Brightwater is a regional sewage treatment plant in south Snohomish County, Washington, United States. It serves parts of the Seattle metropolitan area and was opened in 2011. The plant construction and associated tunneling were a five-year megaproject costing $1.8 billion.

==Site description==
Brightwater is a 114 acre facility at the intersection of State Route 9 and State Route 522 north of Woodinville. The plant itself occupies 114 acre; the remainder of the property is used for stormwater treatment and environmental mitigation such as constructed wetlands and stormwater retention.

===Tunnel===
A 13 mi, 17.5 ft tunnel was built by several tunnel boring machines from the treatment plant to a marine outfall nearly due west on Puget Sound. The outfall is 600 ft below the surface. Construction delays were incurred due to unexpected soil conditions causing damage to the boring machines.

The problems with the Brightwater tunnel were considered when planning other large regional tunnel projects, including the Link light rail Capitol Hill tunnel and the Alaskan Way Viaduct replacement tunnel.

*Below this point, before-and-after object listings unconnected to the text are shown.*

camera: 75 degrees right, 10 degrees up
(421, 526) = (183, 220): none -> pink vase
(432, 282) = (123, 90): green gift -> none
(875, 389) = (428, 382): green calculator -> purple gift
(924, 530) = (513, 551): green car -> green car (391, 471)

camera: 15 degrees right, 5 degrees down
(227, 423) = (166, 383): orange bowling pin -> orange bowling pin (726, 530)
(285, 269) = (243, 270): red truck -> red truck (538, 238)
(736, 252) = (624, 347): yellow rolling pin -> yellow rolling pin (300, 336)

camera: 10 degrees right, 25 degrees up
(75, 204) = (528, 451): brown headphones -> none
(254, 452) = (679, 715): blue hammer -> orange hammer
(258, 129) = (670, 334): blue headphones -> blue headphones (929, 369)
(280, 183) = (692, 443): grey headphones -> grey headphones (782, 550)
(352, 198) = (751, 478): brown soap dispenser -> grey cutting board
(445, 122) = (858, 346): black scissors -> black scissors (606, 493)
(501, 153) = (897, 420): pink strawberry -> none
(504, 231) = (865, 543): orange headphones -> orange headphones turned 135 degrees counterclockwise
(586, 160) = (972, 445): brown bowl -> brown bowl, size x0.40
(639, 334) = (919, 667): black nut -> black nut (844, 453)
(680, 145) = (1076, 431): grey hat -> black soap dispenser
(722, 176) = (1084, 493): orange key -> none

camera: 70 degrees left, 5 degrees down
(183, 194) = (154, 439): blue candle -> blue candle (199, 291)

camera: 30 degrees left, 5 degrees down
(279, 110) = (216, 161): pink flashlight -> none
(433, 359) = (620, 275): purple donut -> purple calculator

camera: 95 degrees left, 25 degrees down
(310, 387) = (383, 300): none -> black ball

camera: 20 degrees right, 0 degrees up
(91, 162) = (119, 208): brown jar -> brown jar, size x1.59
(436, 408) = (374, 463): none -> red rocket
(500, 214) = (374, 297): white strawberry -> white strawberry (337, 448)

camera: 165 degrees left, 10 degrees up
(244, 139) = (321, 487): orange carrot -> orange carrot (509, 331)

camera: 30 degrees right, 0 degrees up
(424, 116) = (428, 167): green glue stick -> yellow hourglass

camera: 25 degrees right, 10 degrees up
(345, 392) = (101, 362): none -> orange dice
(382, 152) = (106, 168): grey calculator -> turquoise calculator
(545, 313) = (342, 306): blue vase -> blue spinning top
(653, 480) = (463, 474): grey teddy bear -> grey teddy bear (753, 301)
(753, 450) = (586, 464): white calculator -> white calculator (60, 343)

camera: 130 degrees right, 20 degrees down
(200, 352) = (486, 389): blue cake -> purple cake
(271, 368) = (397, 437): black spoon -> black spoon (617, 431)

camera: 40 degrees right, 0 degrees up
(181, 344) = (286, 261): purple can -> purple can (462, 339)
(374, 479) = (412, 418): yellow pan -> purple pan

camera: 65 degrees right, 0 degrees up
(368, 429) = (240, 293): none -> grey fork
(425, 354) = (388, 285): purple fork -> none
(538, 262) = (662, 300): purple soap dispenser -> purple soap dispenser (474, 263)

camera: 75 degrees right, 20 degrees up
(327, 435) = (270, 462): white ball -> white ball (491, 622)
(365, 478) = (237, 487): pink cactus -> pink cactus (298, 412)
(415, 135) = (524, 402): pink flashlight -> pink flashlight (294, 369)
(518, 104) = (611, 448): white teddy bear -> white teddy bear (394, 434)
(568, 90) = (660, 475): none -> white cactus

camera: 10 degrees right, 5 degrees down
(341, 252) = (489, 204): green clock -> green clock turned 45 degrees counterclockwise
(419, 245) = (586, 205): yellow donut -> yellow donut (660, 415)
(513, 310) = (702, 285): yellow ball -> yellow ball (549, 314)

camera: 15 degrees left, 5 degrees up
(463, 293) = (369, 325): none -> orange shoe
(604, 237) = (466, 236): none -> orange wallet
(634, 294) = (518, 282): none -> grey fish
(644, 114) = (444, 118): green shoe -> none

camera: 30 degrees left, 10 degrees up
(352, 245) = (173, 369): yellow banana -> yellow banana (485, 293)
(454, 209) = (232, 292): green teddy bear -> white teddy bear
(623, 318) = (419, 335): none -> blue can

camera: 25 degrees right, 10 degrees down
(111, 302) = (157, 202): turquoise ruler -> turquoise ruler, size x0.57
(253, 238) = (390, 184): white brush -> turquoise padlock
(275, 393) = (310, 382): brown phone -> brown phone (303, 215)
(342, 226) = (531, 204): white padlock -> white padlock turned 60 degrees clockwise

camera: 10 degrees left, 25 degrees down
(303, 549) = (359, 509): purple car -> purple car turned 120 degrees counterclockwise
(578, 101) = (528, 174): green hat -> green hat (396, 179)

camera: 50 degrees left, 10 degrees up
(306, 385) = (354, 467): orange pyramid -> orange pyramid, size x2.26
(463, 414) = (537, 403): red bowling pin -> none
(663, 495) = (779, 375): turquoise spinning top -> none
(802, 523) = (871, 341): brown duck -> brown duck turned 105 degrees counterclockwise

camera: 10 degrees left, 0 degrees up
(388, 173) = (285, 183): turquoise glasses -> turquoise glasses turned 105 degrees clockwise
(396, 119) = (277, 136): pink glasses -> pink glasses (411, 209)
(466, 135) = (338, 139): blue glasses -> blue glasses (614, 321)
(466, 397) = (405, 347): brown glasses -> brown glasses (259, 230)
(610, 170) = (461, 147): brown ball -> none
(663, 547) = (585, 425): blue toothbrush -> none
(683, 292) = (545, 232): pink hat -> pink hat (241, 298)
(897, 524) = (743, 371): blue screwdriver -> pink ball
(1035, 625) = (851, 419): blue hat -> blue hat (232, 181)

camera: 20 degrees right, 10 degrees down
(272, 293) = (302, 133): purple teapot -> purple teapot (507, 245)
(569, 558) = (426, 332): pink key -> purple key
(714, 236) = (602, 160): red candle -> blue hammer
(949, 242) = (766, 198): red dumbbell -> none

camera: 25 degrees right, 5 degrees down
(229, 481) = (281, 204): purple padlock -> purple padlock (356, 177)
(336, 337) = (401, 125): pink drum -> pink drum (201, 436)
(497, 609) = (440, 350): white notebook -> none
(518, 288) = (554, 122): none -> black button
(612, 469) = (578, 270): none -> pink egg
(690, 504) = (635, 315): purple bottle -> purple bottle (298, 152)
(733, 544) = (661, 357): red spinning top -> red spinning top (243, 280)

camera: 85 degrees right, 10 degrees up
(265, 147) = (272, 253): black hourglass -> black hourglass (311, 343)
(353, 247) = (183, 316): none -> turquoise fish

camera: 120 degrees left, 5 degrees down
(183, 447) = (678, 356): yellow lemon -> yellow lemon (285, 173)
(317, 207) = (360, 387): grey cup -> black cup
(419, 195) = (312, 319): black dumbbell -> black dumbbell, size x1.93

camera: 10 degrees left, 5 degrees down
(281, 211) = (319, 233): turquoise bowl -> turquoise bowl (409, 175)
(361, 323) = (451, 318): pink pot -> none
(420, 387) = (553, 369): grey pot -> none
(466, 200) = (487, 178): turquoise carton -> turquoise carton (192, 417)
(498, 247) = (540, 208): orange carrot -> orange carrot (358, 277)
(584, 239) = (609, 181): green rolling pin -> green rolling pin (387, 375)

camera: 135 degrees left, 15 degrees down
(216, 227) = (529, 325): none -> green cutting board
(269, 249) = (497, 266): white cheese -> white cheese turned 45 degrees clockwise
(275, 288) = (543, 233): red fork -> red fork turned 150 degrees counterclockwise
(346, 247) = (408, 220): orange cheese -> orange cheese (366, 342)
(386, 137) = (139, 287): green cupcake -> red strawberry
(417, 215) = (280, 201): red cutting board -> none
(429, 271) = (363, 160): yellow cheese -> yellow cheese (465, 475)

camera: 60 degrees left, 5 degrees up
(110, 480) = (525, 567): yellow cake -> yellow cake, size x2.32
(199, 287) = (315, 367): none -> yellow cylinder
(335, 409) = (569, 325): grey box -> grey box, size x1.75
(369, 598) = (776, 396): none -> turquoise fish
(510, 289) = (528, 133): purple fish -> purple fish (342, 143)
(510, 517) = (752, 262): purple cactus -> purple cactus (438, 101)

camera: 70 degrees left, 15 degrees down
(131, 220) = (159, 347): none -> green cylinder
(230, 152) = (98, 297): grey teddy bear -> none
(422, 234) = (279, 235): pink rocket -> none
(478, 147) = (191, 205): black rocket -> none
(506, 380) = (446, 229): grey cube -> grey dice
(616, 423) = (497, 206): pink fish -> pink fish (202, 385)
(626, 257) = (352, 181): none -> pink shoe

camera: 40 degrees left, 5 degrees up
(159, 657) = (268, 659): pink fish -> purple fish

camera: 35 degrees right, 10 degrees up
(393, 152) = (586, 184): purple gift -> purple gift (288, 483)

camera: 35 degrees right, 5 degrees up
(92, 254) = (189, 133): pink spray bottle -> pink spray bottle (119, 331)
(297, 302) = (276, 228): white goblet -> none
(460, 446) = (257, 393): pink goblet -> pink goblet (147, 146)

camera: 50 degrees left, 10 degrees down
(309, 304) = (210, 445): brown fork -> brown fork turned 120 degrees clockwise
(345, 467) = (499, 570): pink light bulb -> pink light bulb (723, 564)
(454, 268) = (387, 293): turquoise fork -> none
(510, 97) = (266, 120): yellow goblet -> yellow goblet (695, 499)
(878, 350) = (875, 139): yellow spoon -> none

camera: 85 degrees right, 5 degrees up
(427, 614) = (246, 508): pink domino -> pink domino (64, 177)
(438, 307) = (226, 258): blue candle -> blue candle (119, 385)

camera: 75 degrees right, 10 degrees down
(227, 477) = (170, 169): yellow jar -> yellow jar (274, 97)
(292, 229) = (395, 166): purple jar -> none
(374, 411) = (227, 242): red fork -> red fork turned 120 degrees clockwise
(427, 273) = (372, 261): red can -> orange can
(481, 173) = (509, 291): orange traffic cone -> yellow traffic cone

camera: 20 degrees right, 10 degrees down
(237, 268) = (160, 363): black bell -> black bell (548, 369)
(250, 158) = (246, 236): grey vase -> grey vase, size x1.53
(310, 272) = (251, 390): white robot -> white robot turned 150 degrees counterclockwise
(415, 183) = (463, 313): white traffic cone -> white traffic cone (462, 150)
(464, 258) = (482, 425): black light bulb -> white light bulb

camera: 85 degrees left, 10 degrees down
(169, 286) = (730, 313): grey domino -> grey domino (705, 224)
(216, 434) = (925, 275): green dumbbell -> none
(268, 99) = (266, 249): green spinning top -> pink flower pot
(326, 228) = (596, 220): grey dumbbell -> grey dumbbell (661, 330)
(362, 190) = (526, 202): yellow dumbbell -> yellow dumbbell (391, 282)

The tunnel was completed in 2011, and full use of the outfall began on November 2, 2012.

==History==
In August 2002, then King County Executive Ron Sims announced that a billion-dollar regional sewage-treatment plant named "Brightwater" would be built in neighboring Snohomish County and provide service for parts of King and Snohomish counties. It would help ease demand on South and West Point Treatment Plants.

===Controversies===
Since its proposal, Brightwater has been the subject of numerous lawsuits, including a lawsuit by King County against Snohomish County that was settled when King County agreed to pay $70 million for public safety, habitat protection, and parks in Snohomish County. The project has also had many cost overruns, totaling over $272 million. In December 2006, the project had resolved all its lawsuits and only needed building permits from Snohomish County. However, concerns remain over the siting of the project, both from its future neighbors worried about the smells associated with sewage treatment and geologists due to at least one active fault line running through the site, and concerns over whether a new plant was necessary when eliminating stormwater and wastewater from the sewage system. King County countered these concerns by stating the plant will feature advanced odor control, 40 acre of wildlife habitat will be restored, the plant has been designed to withstand a 7.3-magnitude earthquake, and that the project will be paid by new customers.

==Public art==
The Brightwater plant includes 15 works of public art. The $4.4 million acquisition was funded through the county One Percent for Art construction setaside program.